Question

A process that fills packages is stopped whenever a package is detected whose weight falls outside the specification. Assume that each package has probability 0.02 of falling outside the specification and that the weights of the packages are independent. Find the mean number of packages that will be filled before the process is stopped. Numeric Response

Answer 1

Answer:

The mean number of packages that will be filled before the process is stopped is 50.

Step-by-step explanation:

For each package, there are only two possible outcomes. Either it fails outside the specifications, or it does not. Packages are independent. This means that we use the binomial probability distribution to solve this question.
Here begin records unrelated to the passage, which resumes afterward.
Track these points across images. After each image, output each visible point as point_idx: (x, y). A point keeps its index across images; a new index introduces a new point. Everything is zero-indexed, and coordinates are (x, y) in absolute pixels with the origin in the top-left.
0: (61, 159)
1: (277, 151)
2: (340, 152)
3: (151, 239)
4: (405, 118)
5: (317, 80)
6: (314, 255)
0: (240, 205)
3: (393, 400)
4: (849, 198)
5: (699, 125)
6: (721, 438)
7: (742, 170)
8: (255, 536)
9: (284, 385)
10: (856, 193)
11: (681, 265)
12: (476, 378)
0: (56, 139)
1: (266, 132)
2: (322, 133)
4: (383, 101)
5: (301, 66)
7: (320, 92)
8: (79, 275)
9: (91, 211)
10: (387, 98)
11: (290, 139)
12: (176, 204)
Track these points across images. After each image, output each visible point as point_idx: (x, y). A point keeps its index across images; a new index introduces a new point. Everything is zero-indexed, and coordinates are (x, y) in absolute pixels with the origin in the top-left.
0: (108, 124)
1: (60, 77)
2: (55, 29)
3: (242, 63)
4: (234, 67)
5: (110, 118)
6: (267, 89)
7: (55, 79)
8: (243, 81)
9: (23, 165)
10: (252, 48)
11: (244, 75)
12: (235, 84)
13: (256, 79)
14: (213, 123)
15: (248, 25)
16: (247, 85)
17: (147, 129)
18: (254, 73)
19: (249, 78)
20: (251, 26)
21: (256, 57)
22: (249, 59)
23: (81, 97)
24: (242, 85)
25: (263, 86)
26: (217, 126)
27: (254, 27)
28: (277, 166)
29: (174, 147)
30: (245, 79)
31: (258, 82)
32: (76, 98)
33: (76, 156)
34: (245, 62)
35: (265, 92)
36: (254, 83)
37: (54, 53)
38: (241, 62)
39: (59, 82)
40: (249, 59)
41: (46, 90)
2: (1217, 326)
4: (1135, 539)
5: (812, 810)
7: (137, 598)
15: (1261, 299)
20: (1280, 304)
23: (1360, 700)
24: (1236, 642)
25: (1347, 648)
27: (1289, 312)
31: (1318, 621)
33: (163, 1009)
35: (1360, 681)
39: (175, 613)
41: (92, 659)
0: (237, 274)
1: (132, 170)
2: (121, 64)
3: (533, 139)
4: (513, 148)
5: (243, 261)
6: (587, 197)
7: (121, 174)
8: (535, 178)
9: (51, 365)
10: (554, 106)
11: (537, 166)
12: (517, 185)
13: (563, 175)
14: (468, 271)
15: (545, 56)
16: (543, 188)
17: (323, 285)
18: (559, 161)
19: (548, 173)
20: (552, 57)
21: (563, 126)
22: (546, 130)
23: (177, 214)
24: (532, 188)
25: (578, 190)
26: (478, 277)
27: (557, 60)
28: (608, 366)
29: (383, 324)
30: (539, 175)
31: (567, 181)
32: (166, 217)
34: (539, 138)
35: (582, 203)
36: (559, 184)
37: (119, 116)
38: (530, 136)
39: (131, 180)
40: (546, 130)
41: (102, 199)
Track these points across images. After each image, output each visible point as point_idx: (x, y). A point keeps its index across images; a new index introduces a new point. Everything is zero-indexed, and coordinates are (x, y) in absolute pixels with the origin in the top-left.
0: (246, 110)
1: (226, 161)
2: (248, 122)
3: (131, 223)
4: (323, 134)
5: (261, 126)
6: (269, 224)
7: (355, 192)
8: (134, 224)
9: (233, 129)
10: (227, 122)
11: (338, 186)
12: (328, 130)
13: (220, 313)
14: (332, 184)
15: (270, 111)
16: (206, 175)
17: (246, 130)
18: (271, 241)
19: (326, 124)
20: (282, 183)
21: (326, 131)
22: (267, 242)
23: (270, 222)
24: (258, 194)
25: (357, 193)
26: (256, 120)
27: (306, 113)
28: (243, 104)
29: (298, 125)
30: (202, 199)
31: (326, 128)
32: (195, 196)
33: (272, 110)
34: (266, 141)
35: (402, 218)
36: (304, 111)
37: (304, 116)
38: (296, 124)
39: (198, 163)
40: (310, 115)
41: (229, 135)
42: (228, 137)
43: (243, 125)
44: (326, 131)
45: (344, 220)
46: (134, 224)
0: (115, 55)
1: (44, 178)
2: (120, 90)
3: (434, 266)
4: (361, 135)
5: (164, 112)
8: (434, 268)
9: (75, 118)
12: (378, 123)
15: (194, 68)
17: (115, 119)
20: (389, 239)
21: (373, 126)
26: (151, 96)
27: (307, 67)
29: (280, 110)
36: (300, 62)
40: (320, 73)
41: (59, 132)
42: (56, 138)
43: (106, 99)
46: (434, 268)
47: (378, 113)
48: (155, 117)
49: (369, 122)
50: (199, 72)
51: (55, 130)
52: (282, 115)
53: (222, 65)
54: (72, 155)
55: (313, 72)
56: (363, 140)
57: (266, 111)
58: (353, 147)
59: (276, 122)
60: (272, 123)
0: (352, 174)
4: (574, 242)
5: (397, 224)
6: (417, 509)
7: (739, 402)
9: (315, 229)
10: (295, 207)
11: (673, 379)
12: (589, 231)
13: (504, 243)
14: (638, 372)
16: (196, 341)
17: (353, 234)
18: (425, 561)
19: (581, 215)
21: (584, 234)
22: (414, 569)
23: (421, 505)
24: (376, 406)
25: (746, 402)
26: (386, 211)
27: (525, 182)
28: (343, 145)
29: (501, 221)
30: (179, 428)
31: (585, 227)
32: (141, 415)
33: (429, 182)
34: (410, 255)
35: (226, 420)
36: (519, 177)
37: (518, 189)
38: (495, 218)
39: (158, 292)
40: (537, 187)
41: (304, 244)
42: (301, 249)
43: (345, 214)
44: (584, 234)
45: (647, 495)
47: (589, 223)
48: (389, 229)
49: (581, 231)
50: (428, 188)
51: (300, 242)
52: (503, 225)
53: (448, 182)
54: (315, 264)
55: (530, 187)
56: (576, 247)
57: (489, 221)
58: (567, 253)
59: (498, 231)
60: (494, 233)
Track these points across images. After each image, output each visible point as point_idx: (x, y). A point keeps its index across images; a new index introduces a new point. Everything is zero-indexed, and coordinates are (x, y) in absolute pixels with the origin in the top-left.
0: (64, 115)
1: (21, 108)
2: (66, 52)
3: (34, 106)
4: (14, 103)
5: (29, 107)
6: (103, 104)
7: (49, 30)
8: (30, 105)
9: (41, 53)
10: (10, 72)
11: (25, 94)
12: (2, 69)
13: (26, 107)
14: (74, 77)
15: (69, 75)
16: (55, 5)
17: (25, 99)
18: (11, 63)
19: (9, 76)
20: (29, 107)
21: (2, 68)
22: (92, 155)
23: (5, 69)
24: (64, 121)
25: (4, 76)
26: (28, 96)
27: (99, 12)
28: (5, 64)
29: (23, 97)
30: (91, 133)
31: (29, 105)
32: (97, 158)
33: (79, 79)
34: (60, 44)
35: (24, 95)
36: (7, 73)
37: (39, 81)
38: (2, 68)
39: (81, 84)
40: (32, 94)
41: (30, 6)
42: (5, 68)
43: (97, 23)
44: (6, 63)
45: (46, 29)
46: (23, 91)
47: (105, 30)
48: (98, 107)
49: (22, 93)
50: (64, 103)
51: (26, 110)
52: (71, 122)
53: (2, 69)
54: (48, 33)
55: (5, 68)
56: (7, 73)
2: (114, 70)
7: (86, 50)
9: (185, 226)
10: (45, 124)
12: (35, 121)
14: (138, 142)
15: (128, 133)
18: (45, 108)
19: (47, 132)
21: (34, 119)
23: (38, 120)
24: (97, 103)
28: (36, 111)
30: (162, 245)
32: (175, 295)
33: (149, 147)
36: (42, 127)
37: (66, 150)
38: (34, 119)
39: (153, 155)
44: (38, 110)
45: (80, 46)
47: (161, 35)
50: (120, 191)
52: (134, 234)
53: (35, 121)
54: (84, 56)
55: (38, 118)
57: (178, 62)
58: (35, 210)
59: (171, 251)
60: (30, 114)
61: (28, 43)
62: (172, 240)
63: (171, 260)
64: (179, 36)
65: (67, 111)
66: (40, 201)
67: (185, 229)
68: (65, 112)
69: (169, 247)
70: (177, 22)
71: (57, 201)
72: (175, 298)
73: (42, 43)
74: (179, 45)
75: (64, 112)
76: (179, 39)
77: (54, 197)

Binomial probability distribution

The binomial probability is the probability of exactly x successes on n repeated trials, and X can only have two outcomes.

$P(X = x) = C_{n,x}.p^{x}.(1-p)^{n-x}$

In which $C_{n,x}$ is the number of different combinations of x objects from a set of n elements, given by the following formula.

$C_{n,x} = \frac{n!}{x!(n-x)!}$

And p is the probability of X happening.

Number of trials expected for n sucesses

Also called inverse binomial distribution, is given by:

$E = \frac{n}{p}$

In which p is the probability of a success in a trial.

Assume that each package has probability 0.02 of falling outside the specification and that the weights of the packages are independent.

This means that $p = 0.02$

Find the mean number of packages that will be filled before the process is stopped.

This is when $n = 1$, as the process is stopped when a package is outside the specifications. So

$E = \frac{n}{p} = \frac{1}{0.02} = 50$

The mean number of packages that will be filled before the process is stopped is 50.